Good luck, and do check out how well your machine handles the Menuing functions. That is where many DVR's and VHS to DVD, plus much software deviates from the DVD-specs. Because the first .VOB contains Menus, as well as the first part of the MPEG-2 stream, it is usually where problems will arise. This is covered in that article. With programs, such as Adobe Encore, the DVD's first .VOB WILL be 100% DVD-compliant.
Oops! My bad. In my hurry to get to an event, I did NOT attach the link to the ARTICLE. Here is it in proper form. Sorry about that, as the link should have been in my previous post. This should be what I had intended.
I did not mean to temp you, and then deny you the link - mea culpa, mea culpa,
Thank you Bill. I have right clicked on the clip in the project panel - taken a guess adn changed the screen size. Don't totally understand what I have done - but it works! Many thanks.
As a by the way - the TV clip I am editing is of a friend of mine who donated blood (only 5 in donors in NZ with this type) to save a baby in the womb. The baby is now born and what a very satisfying donation. My freind will also appreciate your help.
Glad that it worked, and sorry that I did not get that link attached. I am not good at multi-tasking, and it shows.

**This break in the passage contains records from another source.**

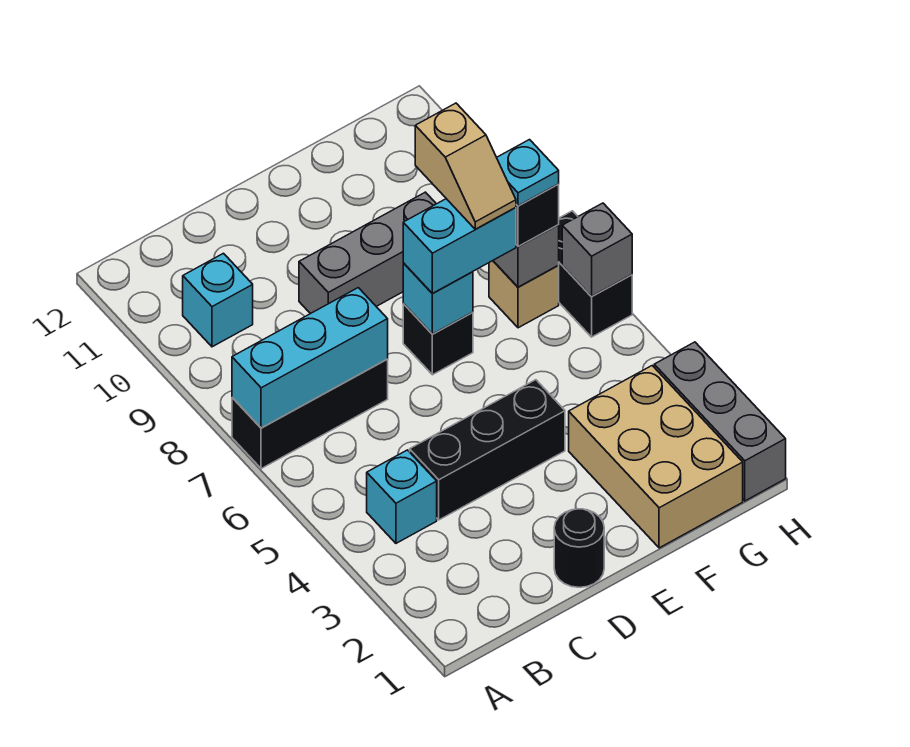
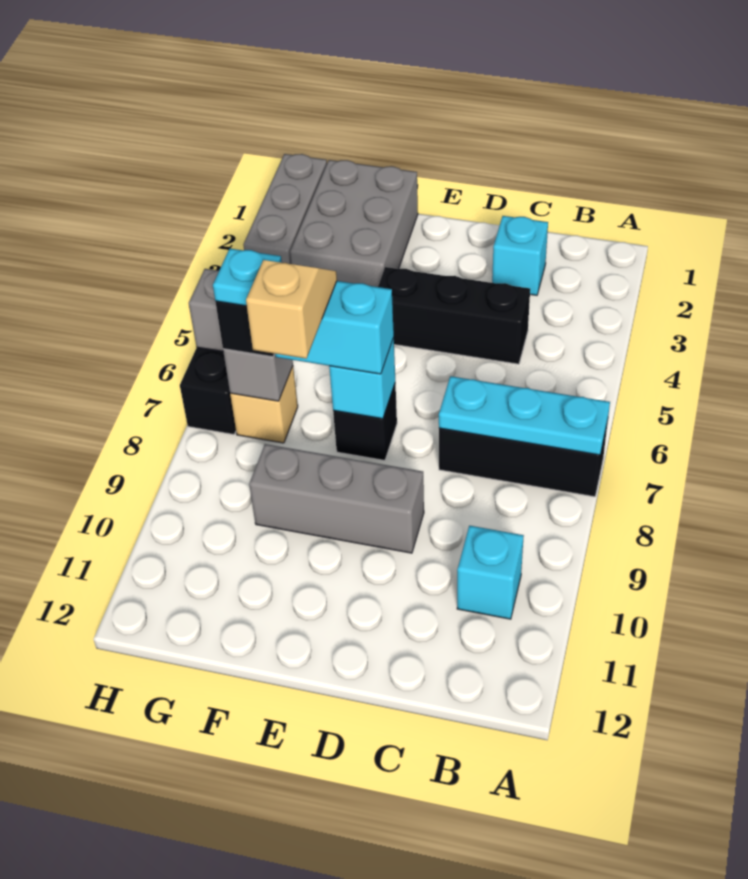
cyan 1x3 brick [232,288,388,428] -> cyan 1x3 plate [439,376,610,455]
cyan 1x1 brick [367,450,437,543] -> cyan 1x1 brick moved to [492,216,548,295]
black 1x1 round brick [554,509,604,587] -> none
tan 2x3 brick [569,366,743,548] -> grey 2x3 brick [290,160,418,287]

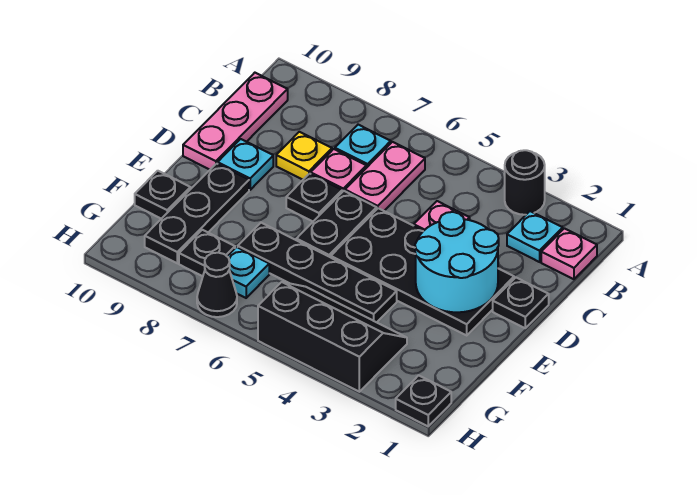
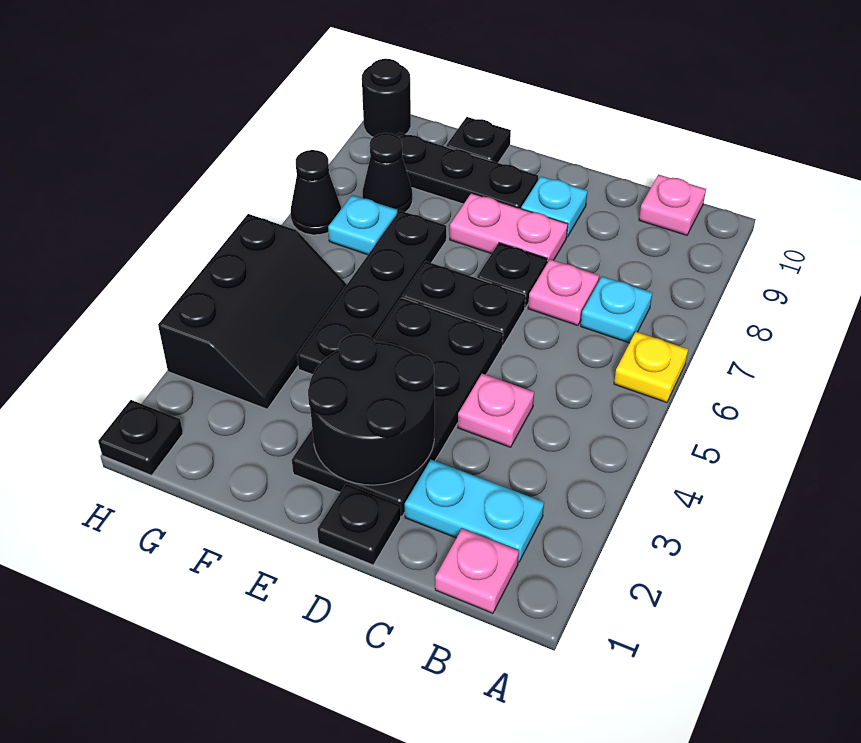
black 1x1 round brick [505,150,545,215] -> black 1x1 round brick moved to [362,59,411,137]
cyan 1x1 plate [507,211,563,262] -> cyan 1x2 plate [405,460,544,562]
pink 1x2 plate [345,142,425,211] -> pink 1x2 plate moved to [450,193,568,263]
pink 1x3 plate [183,73,288,170] -> pink 1x1 plate [639,175,706,235]
yellow 1x1 plate [276,132,332,180] -> yellow 1x1 plate moved to [614,332,688,402]
cyan 2x2 round brick [415,212,499,312] -> black 2x2 round brick [308,333,435,485]
black 1x1 plate [179,230,235,276] -> black 1x1 cone [363,133,412,212]

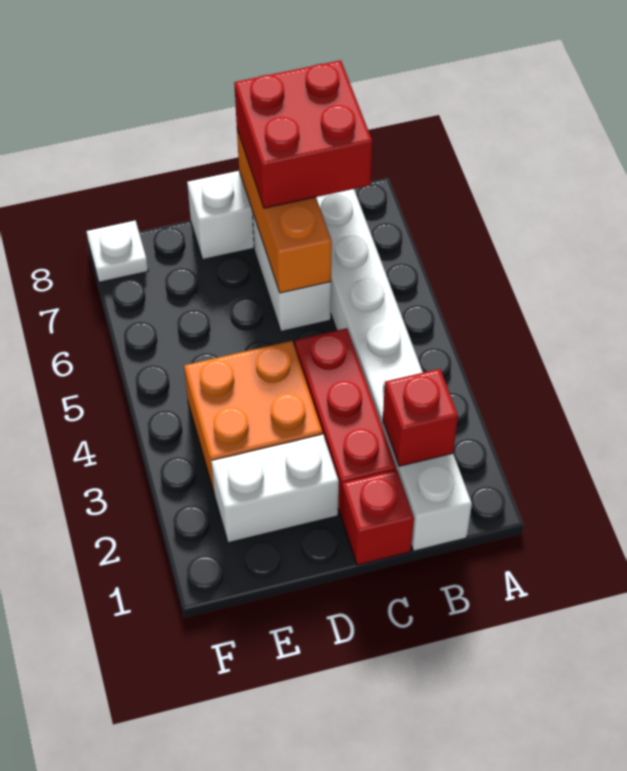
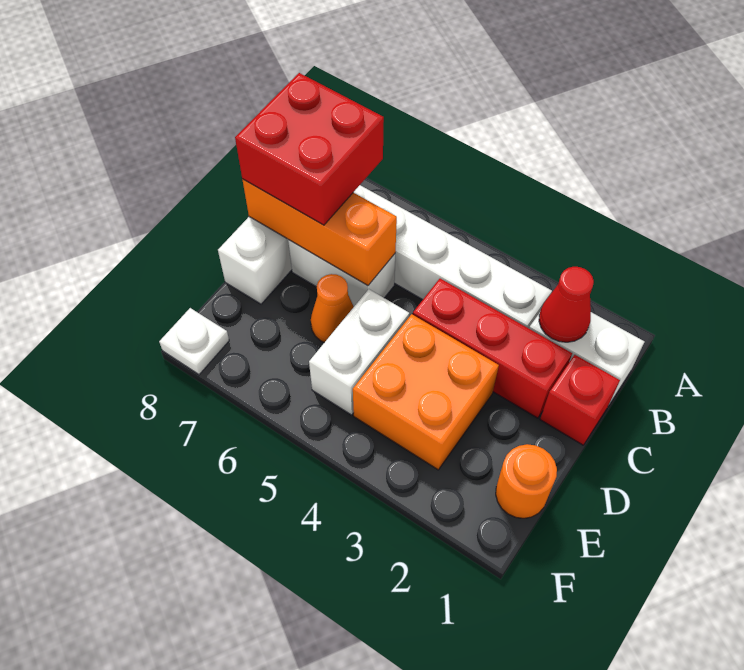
red 1x1 brick [383,369,458,466] -> red 1x1 cone [539,267,594,342]
white 1x2 brick [211,435,339,543] -> white 1x2 brick moved to [309,289,409,415]
none -> orange 1x1 cone [311,274,354,342]
none -> orange 1x1 round brick [496,444,557,518]

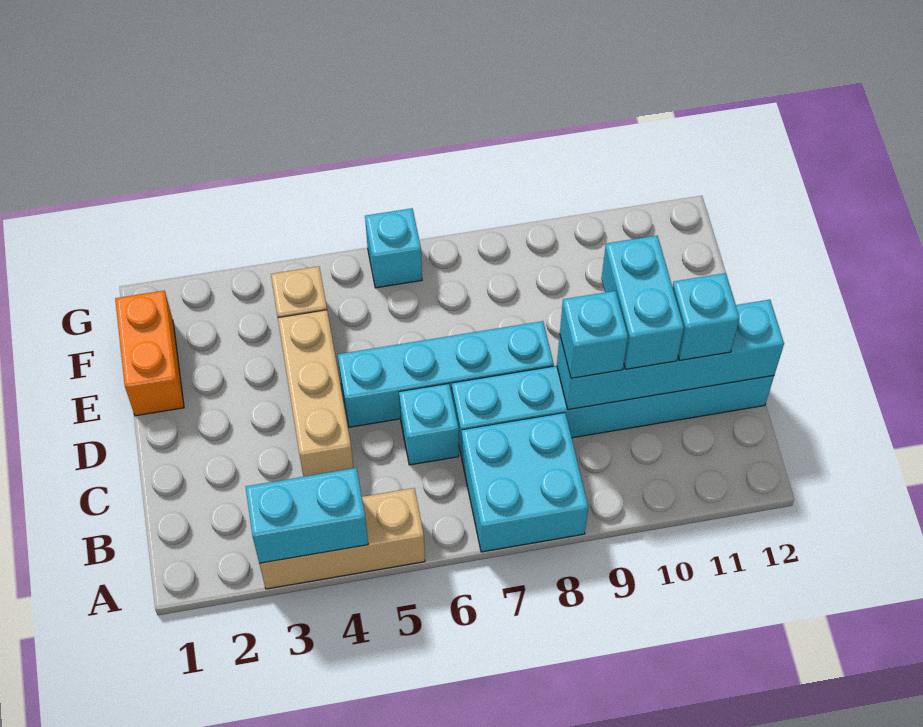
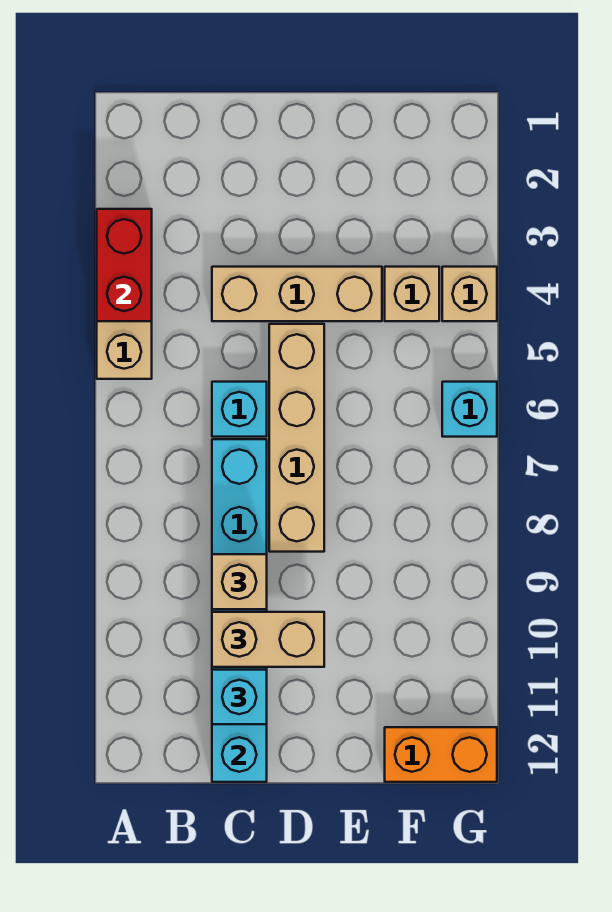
cyan 1x2 brick [246,468,368,564] -> red 1x2 brick [97,209,152,321]
cyan 2x2 brick [462,413,588,552] -> none
cyan 1x1 brick [560,291,628,378] -> tan 1x1 brick [212,554,267,609]
cyan 1x2 brick [601,236,684,369] -> tan 1x2 brick [212,612,324,667]
cyan 1x4 brick [338,321,554,427] -> tan 1x4 brick [269,324,324,552]
orange 1x2 brick [115,291,184,416] -> orange 1x2 brick moved to [385,727,497,782]
none -> tan 1x1 brick [442,267,497,321]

In your case, your material is PAL, and not the NTSC that I was talking about, but you found the proper settings for it. It was not until I had posted, that I realized the PAL aspect. Still, it's about the proper PAR, regardless. Though Frame Sizes and the individual PAR's are different, the concept is the same, NTSC, or PAL.
Good luck, and thanks for reporting success.